- [Written instruction 1]:
Name the components that together form the simulator pipeline in the deduplication simulator page.

- [Passage shown]:
--- BEGIN ---

Skip to content

arunrajeie/dedup-simulator

 
 

Repository files navigation

A simulator and related scripts for measuring efficiency of an encrypted data deduplication solution.

Introduction

This repository contains various components that can be used to measure the efficiency of a deduplication protocol. These components are:

  • Dataset Collector - Collects file size and popularity data from UNIX systems.
  • Upload Request Stream Generator - Generates a stream of upload requests from the collected datasets.
  • Simulator - Reads the generated upload request stream and simulates the deduplication protocol.

Together these components form a simulator pipeline where the output of the previous component is the input for the next step.

This repository also contains additional tools that might be useful:

  • Perfect Protocol Simulator - Measures the perfect deduplication percentage for the generated upload request streams that provides a baseline for comparisons.
  • Oversampler - A tool for generating larger datasets from a collected datasets.

The usage of these tools is described in the chapters below.

Links

General Setup

Before the simulator can be used, you need to setup python3 and a virtual environment for the required dependencies. The simulator has been used with python 3.4.3 but it should also work with newer python3 releases.

To install the required dependencies, run the following commands:

python3 -m venv venv            # Create virtualenv to the venv/ directory
source venv/bin/activate        # Activate the virtualenv
pip install -r requirements.txt # Install the dependencies

Note: If you want to use the oversampler, a bunch of extra dependencies are required. See the oversampler documentation below for instructions.

Dataset Collector

The scripts/file_counts.py is used to collect the dataset for performing the simulations. Given a directory, the script hashes all the files under that directory and for each unique file discovered the following information is printed to standard output:

  • Hex-encoded SHA-1 hash of the file
  • The number of copies found for that file
  • The size of the file (bytes)

--- END ---

- [Material for the task]:
--- BEGIN ---

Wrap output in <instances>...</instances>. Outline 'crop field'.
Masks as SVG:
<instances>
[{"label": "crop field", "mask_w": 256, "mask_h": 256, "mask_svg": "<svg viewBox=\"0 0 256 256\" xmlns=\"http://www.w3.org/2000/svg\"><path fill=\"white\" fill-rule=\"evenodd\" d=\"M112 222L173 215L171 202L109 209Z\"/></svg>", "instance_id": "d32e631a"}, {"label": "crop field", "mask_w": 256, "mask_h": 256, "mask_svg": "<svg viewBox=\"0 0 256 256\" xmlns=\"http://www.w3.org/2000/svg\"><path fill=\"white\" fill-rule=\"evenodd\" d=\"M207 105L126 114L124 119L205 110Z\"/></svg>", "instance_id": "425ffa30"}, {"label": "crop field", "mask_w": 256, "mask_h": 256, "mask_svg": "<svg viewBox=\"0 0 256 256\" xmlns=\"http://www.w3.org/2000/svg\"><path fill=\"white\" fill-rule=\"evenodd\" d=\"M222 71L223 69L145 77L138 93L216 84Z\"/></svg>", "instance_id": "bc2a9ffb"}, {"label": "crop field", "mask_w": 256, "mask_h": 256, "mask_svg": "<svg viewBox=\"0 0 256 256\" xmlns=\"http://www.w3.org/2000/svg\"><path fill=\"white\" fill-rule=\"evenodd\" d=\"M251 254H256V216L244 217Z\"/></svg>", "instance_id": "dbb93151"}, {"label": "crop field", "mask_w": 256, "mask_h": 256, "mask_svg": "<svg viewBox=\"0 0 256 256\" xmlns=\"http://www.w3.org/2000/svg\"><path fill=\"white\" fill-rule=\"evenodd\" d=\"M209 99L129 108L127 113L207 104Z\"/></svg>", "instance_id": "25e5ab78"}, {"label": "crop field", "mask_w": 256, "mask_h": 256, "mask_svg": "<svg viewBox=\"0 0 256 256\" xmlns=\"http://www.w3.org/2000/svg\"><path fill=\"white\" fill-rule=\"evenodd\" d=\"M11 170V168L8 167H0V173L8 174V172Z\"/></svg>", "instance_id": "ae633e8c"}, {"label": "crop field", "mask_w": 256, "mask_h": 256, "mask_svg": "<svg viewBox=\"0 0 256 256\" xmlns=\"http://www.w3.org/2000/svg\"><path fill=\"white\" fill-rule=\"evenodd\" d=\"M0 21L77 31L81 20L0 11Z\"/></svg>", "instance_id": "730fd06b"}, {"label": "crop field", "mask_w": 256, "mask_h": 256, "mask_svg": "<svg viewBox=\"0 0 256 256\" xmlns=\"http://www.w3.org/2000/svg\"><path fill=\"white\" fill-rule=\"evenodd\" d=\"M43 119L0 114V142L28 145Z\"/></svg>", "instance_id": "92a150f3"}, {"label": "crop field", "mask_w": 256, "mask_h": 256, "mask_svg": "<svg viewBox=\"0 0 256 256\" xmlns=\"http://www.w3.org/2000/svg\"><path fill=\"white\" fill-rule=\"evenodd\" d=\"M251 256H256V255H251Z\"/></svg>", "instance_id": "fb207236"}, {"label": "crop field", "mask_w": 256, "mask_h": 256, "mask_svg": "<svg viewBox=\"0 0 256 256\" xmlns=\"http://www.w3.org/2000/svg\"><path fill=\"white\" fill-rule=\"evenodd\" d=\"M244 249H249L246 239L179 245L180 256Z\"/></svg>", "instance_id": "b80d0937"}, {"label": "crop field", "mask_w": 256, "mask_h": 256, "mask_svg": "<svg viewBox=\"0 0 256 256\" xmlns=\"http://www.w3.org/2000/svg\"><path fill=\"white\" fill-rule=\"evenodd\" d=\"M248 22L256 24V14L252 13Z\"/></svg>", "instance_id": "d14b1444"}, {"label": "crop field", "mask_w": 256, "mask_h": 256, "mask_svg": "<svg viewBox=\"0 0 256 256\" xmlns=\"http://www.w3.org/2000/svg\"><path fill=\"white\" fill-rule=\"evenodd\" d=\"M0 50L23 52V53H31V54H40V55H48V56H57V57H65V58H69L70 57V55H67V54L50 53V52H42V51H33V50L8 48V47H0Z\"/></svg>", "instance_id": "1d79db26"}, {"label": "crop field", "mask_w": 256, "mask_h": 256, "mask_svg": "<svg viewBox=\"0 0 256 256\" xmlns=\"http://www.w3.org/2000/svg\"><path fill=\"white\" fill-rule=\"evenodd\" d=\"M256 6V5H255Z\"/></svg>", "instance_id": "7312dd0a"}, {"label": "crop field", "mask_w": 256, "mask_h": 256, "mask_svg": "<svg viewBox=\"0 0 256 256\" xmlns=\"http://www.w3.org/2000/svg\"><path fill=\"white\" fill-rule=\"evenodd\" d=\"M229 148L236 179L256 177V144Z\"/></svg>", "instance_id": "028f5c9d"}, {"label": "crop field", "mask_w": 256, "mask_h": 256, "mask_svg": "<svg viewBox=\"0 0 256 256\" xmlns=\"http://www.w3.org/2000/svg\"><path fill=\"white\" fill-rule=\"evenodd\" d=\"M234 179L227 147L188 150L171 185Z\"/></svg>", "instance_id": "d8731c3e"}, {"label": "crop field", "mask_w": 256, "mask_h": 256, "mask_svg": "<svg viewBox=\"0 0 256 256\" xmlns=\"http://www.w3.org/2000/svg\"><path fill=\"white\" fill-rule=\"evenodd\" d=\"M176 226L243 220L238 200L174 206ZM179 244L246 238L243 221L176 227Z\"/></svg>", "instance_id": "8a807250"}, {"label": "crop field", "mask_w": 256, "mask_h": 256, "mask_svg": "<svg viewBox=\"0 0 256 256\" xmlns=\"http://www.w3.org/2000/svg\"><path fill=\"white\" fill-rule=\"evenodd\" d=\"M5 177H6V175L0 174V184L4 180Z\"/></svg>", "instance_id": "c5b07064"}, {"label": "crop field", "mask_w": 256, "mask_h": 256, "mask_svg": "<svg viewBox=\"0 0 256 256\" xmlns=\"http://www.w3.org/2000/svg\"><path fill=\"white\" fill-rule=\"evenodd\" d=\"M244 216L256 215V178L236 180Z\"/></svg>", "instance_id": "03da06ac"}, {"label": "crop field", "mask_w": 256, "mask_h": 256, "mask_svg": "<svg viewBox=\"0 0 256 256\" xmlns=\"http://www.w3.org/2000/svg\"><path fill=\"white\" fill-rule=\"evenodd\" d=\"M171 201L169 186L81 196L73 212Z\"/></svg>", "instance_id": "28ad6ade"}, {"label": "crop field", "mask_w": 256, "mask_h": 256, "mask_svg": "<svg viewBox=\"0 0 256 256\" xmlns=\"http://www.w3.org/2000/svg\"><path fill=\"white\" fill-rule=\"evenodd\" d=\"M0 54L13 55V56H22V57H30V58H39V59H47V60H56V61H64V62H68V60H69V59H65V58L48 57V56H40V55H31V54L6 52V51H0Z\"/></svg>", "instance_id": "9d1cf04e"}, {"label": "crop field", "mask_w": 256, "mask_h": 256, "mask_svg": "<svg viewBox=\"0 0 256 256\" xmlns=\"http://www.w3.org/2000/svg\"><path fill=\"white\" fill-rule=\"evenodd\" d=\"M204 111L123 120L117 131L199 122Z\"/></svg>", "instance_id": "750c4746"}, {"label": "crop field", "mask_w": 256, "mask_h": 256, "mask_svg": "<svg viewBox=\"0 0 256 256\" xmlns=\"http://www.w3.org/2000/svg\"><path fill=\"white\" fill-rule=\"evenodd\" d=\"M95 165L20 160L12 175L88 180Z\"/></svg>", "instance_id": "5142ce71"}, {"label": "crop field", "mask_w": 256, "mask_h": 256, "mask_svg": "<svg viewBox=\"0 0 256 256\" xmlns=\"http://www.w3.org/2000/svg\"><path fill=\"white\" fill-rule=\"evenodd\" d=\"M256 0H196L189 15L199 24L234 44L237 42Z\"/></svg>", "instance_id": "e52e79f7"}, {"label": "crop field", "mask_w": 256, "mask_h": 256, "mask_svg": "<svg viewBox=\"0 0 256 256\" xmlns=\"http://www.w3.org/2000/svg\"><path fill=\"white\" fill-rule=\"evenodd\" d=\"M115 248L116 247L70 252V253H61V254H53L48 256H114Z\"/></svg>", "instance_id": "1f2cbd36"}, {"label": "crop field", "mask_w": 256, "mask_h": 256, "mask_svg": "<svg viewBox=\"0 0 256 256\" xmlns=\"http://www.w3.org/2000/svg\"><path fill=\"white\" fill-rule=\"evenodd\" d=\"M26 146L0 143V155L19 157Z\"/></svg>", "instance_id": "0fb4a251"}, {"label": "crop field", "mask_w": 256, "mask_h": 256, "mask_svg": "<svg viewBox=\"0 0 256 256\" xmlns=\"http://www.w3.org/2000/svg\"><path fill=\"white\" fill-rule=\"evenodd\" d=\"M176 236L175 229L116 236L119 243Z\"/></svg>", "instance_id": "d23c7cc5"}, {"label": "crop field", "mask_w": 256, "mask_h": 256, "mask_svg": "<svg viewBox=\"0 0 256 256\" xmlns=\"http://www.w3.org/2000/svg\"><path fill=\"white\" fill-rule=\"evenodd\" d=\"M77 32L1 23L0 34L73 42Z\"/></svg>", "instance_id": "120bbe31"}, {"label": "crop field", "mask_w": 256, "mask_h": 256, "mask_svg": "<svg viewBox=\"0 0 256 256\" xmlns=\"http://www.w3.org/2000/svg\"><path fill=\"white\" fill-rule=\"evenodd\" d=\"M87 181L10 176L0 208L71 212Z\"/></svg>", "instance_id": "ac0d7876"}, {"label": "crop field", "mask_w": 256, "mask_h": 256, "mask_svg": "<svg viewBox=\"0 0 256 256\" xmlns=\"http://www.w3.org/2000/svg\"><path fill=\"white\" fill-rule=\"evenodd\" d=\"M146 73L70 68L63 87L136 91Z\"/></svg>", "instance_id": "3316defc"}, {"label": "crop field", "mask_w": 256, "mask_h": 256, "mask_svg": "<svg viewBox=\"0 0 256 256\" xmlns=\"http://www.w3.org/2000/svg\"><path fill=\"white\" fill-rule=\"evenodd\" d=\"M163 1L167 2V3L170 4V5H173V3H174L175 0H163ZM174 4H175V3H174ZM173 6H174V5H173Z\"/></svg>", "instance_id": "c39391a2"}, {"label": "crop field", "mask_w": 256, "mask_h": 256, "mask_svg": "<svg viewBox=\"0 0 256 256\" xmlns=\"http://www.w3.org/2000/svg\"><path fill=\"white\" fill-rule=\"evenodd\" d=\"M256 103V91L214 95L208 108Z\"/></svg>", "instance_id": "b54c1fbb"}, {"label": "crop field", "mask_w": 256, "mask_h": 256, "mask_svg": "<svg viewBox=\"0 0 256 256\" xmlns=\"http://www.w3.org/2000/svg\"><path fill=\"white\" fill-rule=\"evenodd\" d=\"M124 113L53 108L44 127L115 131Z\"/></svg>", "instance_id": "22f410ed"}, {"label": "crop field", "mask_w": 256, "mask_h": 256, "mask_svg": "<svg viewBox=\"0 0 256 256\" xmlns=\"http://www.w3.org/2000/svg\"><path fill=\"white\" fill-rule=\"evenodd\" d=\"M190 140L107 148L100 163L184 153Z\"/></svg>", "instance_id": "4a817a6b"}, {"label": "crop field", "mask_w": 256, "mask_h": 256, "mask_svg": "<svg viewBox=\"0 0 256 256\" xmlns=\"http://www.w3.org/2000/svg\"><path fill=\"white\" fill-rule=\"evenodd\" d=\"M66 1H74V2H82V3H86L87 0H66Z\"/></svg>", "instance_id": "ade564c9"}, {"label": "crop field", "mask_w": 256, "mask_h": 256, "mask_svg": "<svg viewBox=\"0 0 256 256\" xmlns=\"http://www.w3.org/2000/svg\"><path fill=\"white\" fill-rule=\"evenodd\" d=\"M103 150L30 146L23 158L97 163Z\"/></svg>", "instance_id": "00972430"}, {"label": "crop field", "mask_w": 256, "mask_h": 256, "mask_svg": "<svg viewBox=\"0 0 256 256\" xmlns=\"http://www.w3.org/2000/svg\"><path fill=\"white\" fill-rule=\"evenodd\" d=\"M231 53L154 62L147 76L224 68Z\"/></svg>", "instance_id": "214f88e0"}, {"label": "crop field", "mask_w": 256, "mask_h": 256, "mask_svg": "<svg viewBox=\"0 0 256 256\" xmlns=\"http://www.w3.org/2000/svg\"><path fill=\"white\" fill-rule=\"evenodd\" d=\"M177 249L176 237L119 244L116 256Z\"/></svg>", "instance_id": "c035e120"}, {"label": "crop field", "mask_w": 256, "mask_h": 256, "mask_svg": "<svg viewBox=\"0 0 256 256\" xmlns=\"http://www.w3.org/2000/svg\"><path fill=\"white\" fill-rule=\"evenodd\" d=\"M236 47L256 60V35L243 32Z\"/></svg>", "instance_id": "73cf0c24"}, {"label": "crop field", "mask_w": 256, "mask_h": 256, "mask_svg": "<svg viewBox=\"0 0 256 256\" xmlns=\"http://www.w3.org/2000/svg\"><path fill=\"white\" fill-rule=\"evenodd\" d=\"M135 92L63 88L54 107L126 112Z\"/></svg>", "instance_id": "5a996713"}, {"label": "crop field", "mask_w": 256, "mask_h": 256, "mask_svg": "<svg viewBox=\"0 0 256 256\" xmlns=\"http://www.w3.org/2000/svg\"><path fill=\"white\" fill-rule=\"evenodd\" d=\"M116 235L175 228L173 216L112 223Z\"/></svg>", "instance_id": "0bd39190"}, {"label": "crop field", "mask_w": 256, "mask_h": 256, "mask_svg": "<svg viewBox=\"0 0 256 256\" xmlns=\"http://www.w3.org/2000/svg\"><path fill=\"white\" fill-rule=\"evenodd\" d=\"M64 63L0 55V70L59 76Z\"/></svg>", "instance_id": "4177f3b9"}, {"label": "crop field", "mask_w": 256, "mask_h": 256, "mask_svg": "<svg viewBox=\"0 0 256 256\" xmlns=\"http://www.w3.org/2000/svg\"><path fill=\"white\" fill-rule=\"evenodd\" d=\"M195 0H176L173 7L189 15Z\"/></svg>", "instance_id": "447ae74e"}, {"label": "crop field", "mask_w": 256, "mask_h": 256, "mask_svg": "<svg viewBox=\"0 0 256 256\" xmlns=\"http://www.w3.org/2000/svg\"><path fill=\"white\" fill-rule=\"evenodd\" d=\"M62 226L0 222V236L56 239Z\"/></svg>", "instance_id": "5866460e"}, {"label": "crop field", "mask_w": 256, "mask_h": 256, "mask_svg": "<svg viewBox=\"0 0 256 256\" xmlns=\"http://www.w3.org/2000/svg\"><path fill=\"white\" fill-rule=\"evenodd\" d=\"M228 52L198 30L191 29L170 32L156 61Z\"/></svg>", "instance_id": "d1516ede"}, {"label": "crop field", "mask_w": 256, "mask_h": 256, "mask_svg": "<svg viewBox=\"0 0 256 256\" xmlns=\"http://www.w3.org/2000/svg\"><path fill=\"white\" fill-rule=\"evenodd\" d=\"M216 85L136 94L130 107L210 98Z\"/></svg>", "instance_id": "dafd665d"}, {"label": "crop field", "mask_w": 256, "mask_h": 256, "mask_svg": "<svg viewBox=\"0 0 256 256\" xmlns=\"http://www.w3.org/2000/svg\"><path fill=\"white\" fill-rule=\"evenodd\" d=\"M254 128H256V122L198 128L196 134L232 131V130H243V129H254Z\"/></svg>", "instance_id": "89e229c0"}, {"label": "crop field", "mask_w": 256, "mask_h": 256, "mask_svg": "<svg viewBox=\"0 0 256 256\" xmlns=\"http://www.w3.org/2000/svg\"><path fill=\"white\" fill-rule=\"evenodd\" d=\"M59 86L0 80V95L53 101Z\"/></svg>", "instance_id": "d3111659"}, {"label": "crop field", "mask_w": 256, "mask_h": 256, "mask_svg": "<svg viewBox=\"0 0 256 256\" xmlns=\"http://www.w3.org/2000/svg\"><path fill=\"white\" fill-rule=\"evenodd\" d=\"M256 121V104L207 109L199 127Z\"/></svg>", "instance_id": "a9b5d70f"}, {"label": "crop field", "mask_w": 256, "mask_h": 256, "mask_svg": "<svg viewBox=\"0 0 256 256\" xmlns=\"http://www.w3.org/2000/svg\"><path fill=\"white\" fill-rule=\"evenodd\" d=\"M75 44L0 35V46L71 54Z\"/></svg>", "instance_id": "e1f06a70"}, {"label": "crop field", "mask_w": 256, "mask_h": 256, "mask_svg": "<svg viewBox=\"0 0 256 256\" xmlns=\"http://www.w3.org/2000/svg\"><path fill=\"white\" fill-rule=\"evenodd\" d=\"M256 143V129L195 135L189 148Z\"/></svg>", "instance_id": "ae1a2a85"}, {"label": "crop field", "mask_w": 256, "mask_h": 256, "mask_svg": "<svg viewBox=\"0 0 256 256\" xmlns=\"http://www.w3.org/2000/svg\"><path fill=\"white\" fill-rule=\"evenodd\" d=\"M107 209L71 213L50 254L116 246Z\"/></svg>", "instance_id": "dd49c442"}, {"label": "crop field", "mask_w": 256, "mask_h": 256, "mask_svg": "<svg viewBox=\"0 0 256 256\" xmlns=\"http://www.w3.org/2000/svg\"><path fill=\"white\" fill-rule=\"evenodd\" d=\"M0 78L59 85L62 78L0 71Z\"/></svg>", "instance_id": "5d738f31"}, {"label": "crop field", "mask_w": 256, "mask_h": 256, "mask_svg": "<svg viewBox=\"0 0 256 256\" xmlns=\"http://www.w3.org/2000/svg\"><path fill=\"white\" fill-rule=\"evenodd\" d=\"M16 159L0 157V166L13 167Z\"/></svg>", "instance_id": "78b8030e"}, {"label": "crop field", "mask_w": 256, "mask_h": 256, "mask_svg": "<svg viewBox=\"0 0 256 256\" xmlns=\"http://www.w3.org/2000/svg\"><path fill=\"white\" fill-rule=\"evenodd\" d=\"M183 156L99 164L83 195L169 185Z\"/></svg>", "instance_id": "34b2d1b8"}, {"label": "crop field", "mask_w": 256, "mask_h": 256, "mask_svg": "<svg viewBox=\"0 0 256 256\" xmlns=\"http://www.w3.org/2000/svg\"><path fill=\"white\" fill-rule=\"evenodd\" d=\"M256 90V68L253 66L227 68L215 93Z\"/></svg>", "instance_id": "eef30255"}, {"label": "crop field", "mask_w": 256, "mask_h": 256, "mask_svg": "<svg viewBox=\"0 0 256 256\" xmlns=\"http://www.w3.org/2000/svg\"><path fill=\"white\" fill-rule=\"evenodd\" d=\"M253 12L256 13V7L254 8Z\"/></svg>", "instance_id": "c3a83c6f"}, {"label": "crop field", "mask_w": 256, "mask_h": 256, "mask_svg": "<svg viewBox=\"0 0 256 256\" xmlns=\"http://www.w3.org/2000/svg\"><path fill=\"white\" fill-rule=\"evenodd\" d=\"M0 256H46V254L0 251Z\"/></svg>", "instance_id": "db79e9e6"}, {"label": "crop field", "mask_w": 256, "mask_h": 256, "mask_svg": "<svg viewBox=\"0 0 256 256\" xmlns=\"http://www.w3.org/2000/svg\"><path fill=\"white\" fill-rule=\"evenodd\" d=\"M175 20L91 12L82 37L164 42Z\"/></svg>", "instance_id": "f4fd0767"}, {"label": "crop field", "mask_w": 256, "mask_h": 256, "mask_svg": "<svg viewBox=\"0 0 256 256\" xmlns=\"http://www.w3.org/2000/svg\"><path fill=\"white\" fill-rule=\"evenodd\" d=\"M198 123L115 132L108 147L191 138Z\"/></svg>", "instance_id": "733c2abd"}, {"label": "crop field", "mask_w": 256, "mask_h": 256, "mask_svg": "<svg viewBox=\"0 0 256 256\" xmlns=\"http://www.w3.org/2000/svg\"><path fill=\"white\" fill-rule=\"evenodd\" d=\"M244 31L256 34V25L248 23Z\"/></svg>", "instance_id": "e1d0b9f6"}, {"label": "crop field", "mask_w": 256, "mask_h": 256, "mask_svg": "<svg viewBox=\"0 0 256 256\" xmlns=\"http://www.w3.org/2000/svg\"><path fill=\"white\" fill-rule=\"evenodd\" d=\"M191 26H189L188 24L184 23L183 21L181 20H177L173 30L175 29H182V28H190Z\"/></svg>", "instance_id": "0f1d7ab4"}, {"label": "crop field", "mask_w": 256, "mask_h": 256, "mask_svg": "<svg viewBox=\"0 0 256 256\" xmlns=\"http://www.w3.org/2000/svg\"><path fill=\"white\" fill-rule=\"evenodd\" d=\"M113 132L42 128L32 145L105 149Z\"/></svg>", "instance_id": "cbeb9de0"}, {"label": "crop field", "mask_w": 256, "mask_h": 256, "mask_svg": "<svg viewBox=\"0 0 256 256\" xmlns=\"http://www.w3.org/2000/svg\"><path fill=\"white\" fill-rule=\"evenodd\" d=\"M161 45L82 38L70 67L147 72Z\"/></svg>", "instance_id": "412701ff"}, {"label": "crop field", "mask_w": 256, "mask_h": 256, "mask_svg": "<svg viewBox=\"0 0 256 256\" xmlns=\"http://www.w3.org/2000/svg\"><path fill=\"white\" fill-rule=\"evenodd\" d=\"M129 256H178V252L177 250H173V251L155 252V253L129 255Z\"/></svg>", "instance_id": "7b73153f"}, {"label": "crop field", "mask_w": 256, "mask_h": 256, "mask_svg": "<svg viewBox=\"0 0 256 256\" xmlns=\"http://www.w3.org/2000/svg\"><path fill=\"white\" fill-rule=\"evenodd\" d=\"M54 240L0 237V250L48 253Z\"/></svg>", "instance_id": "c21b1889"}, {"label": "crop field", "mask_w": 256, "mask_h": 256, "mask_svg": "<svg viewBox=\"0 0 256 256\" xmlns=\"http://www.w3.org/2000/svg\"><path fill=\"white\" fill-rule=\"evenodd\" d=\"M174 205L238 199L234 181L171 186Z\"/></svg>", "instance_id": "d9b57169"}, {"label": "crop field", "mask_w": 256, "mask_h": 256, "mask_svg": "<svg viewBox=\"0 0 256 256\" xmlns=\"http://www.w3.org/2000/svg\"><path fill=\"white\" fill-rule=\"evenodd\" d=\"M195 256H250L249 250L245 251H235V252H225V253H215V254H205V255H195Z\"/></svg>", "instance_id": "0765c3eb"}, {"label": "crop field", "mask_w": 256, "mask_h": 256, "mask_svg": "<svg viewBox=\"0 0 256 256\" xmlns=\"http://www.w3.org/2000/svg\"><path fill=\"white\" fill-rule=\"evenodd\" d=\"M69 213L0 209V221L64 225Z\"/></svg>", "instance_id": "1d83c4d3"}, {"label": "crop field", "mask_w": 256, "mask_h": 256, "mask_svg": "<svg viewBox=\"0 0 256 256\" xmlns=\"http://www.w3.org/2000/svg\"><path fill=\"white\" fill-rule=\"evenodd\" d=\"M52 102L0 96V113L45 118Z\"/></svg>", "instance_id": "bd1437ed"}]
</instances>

--- END ---

- [Written instruction 2]:
Show each line of the records containing the string "instances". Case counts.

- [Full response 1]:
- Dataset Collector
- Upload Request Stream Generator
- Simulator

- [Full response 2]:
Wrap output in <instances>...</instances>. Outline 'crop field'.
<instances>
</instances>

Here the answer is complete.